SUSY scale uncertainties in $m_b(m_b)$: $Br[B_s^0 \to \mu^+\mu^-]$ and cMSSM

TL;DR

This paper investigates how the SUSY scale affects the bottom quark mass corrections and the branching ratio of B_s^0 to mu+mu-, revealing significant variations that impact the cMSSM parameter space.

Contribution

It introduces a detailed analysis of SUSY scale dependence on bottom quark mass corrections and their effect on B_s^0 decay predictions within the cMSSM framework.

Findings

Branching ratio varies by about 0.6×10^{-9} with a 35% change in bottom quark mass.

Variations are larger in regions with a Higgs mass around 125 GeV.

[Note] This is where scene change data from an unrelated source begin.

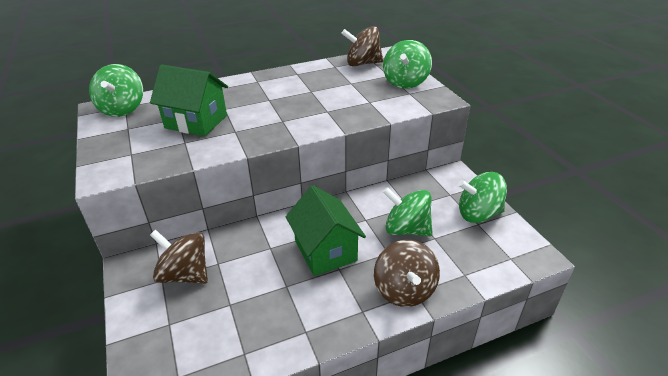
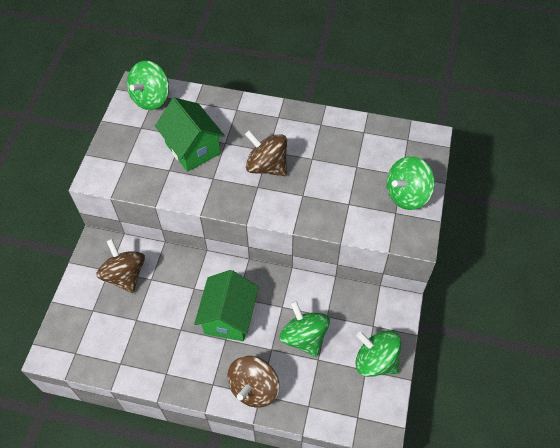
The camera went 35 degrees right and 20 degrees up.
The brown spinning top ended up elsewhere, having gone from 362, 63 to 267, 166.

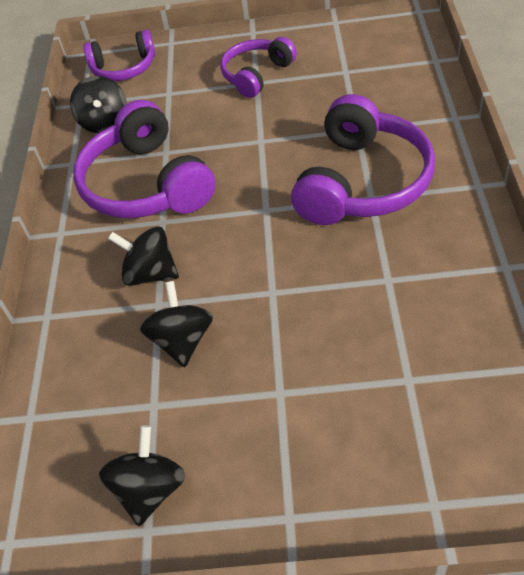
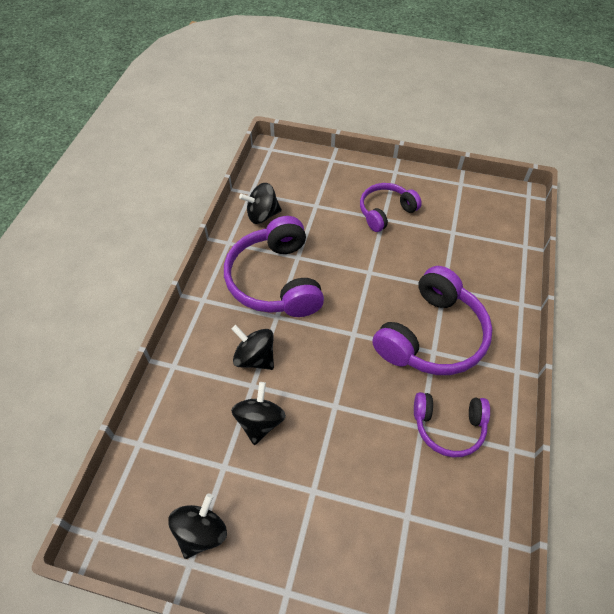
The camera went 10 degrees right and 5 degrees up.
The purple headphones ended up elsewhere, having gone from 124, 68 to 448, 427.
The black spinning top at 104, 122 ended up facing another way, 75 degrees clockwise from before.

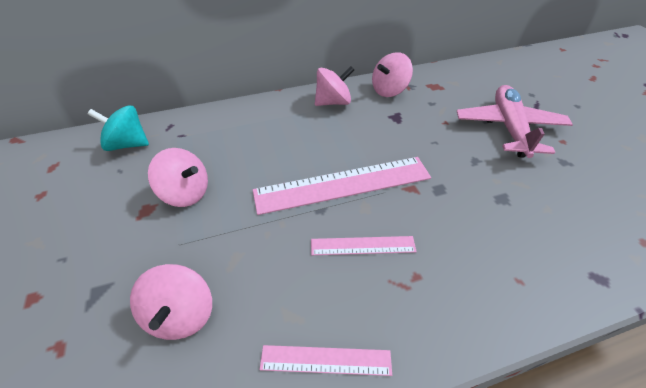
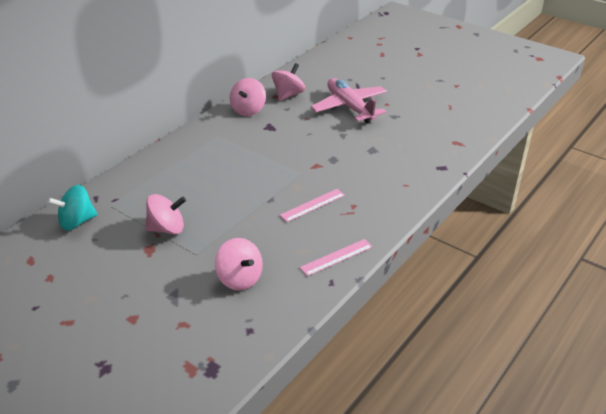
The camera went 35 degrees left and 10 degrees down.
The second view lost the pink ruler at 343, 185.
The pink spinning top ended up elsewhere, having gone from 333, 102 to 288, 95.

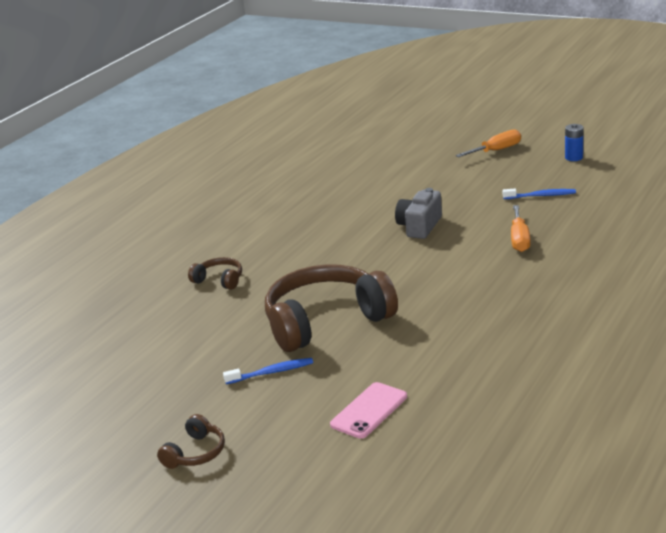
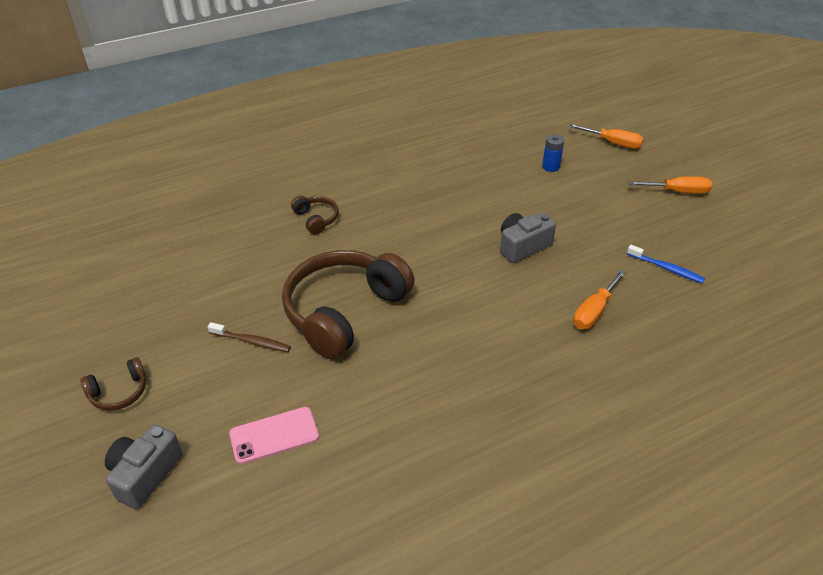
The camera went 30 degrees right and 15 degrees up.
The second view gained the grey camera at 145, 474.
The second view gained the orange screwdriver at 613, 143.
The blue battery ended up elsewhere, having gone from 573, 157 to 550, 167.
What was the blue toothbrush at 271, 372 turned into the brown toothbrush at 251, 341.
The brown headphones at 326, 321 ended up facing another way, 60 degrees counterclockwise from before.

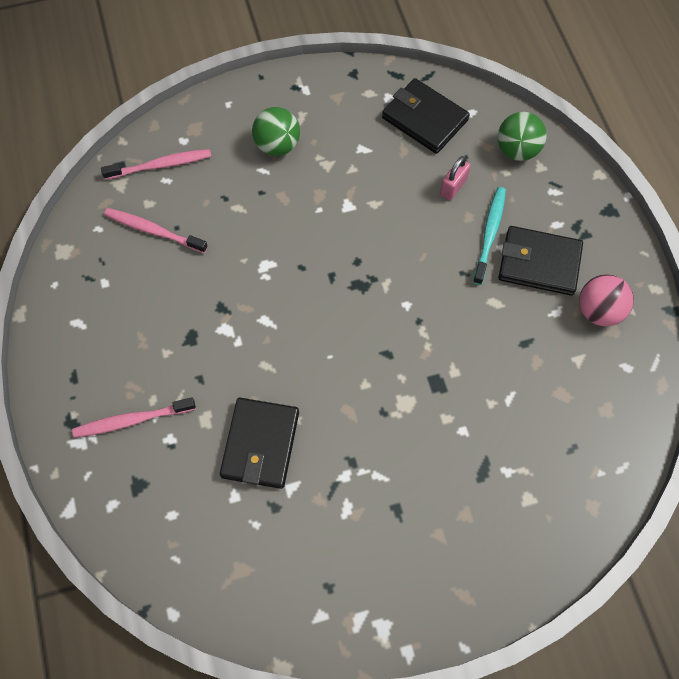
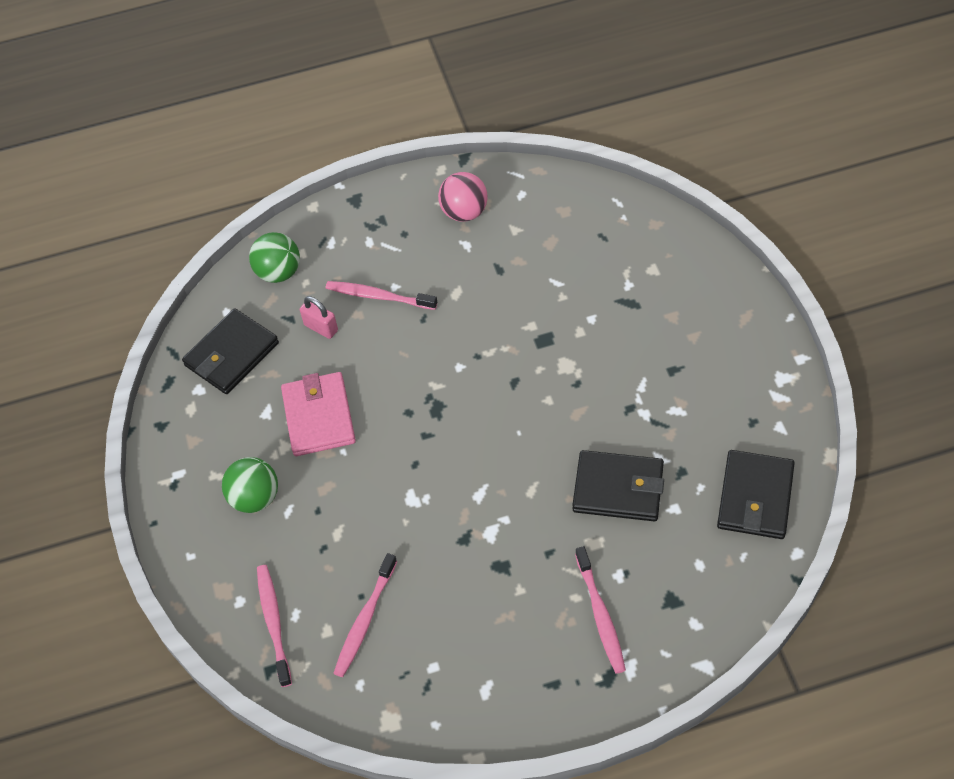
The camera went 85 degrees left and 10 degrees down.
The second view gained the pink wallet at 319, 417.
The black wallet ended up elsewhere, having gone from 539, 263 to 755, 497.
What was the turquoise toothbrush at 489, 234 turned into the pink toothbrush at 379, 296.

Lowering the SUSY scale relaxes constraints on the cMSSM parameter space.

Abstract

We have studied the SUSY scale dependence of supersymmetric radiative corrections to bottom quark mass on the branching ratio of $B_s^0 \to \mu^+\mu^-$ and its impact on the cMSSM parameter space. The supersymmetric radiative corrections to bottom quark mass is in general evaluated at the SUSY scale, which is normally considered to be the geometric mean of stop masses. Then, the running of bottom quark mass is considered from the SUSY scale to the matching scale $M_W$ of the effective Hamiltonian which describes this decay. It is found that the branching ratio varies drastically with the SUSY scale. Typically the $Br[B_s^0 \to \mu^+\mu^-]_{\rm untagged}$ varies $\sim 0.6 \times 10^{-9}$ due variation of bottom quark mass $\sim 35\%$ with the SUSY scale and these changes are very significant compared to their present uncertainties in the measurements. Moreover, these variations are very larger at the regions of parameter space which are favorable for producing higgs mass around 125 GeV. Finally, the confrontation of cMSSM with $B_s^0 \to \mu^+\mu^-$ is drastically relaxed if one lowers the SUSY scale and a significantly large parameter space becomes allowed in the phenomenologically interesting regions.